Provided information
Content starts

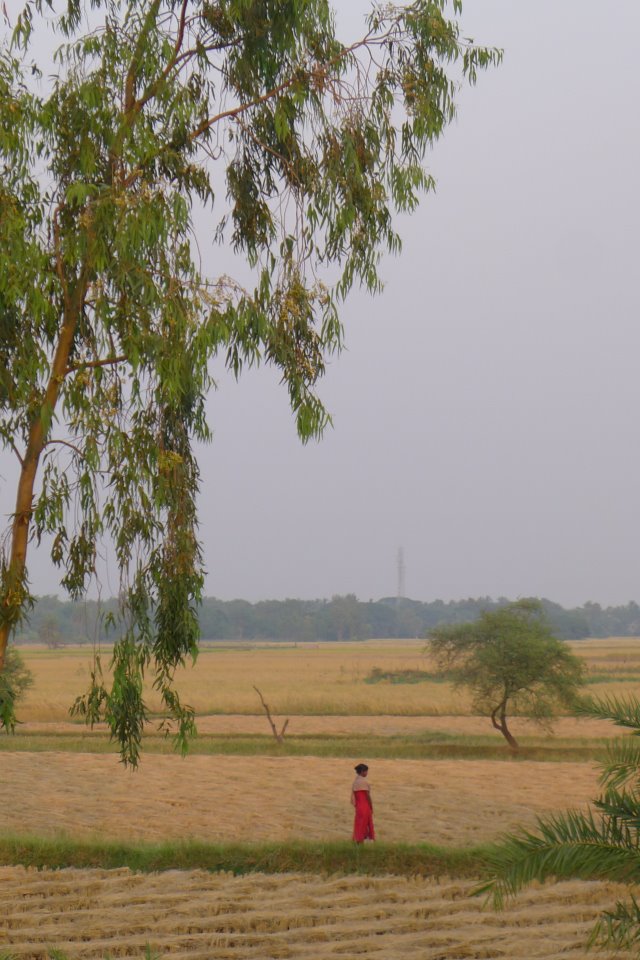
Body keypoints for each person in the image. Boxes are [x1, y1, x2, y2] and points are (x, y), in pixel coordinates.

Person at [351, 762, 375, 842]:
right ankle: (365, 840)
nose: (367, 773)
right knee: (366, 823)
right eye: (366, 771)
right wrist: (371, 806)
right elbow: (367, 796)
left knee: (359, 824)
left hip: (359, 807)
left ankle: (357, 840)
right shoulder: (364, 782)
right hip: (365, 806)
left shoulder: (355, 782)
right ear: (362, 772)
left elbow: (354, 797)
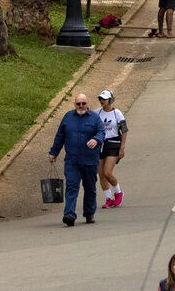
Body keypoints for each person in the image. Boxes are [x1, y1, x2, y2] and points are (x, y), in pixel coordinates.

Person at [47, 93, 104, 226]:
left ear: (87, 103)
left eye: (83, 103)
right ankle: (69, 215)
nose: (81, 106)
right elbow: (60, 136)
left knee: (90, 188)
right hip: (72, 161)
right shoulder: (68, 117)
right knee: (71, 187)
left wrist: (96, 140)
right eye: (78, 104)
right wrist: (54, 152)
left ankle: (89, 213)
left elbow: (101, 132)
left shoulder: (95, 118)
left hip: (90, 161)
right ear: (74, 104)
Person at [95, 88, 128, 209]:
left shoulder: (117, 113)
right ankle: (108, 198)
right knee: (101, 174)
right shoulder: (97, 113)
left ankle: (118, 192)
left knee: (107, 172)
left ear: (110, 100)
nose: (102, 101)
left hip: (114, 144)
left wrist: (122, 147)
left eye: (104, 99)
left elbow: (124, 130)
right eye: (100, 99)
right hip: (101, 144)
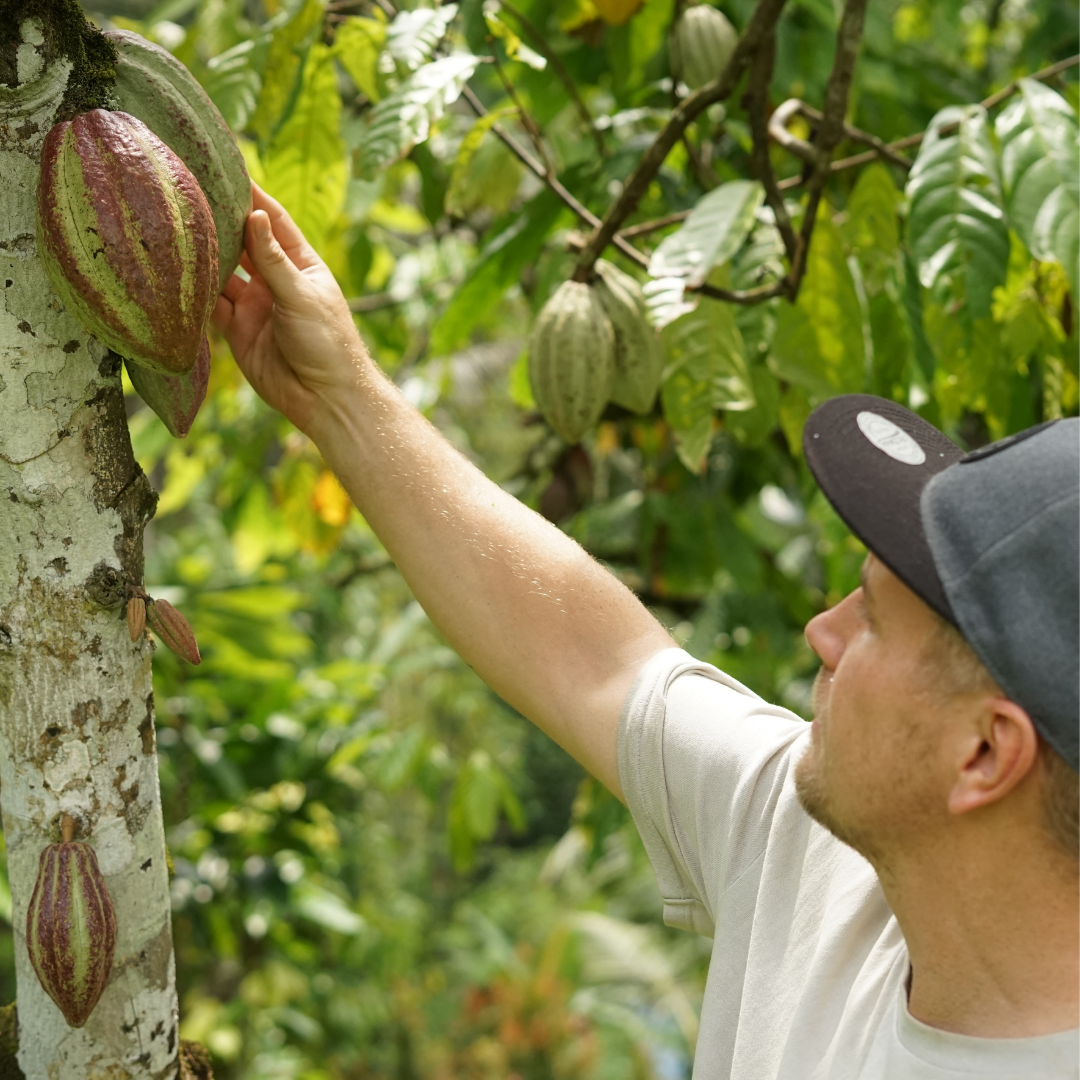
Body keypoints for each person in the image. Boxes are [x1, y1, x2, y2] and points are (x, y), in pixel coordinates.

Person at [213, 184, 1080, 1080]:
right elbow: (591, 657)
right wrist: (341, 395)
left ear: (984, 752)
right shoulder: (822, 861)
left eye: (872, 621)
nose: (822, 631)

Content ends

Work instructions
When you restate the listing, keep every word as it is and drop the pictures.

Output for this exercise
Body keypoints for each person in the image. Boxes are [x1, y1, x2, y2] and points are (x, y), in pixel coordinates.

Person at [351, 762, 375, 842]:
right ankle: (365, 840)
nose: (367, 773)
right knee: (366, 823)
right eye: (366, 771)
right wrist: (371, 806)
right elbow: (367, 796)
left knee: (359, 824)
left hip: (359, 807)
left ankle: (357, 840)
right shoulder: (364, 782)
right hip: (365, 806)
left shoulder: (355, 782)
right ear: (362, 772)
left elbow: (354, 797)
Body keypoints for each person in the image. Boxes are [x1, y1, x2, y2] and points are (x, y), in pixel coordinates.

Person at [47, 93, 104, 226]:
left ear: (87, 103)
left eye: (83, 103)
right ankle: (69, 215)
nose: (81, 106)
right elbow: (60, 136)
left knee: (90, 188)
right hip: (72, 161)
right shoulder: (68, 117)
right knee: (71, 187)
left wrist: (96, 140)
right eye: (78, 104)
right wrist: (54, 152)
left ankle: (89, 213)
left elbow: (101, 132)
left shoulder: (95, 118)
left hip: (90, 161)
right ear: (74, 104)
Person at [95, 88, 128, 209]:
left shoulder: (117, 113)
right ankle: (108, 198)
right knee: (101, 174)
right shoulder: (97, 113)
left ankle: (118, 192)
left knee: (107, 172)
left ear: (110, 100)
nose: (102, 101)
left hip: (114, 144)
left wrist: (122, 147)
left eye: (104, 99)
left elbow: (124, 130)
right eye: (100, 99)
right hip: (101, 144)
Body keypoints for each person in the image. Boxes are [x1, y1, x2, y2] and points are (x, y), in pixel coordinates.

Person at [213, 184, 1080, 1080]:
right elbow: (591, 657)
right wrist: (341, 395)
left ear: (984, 752)
right shoulder: (822, 861)
left eye: (872, 621)
nose: (822, 631)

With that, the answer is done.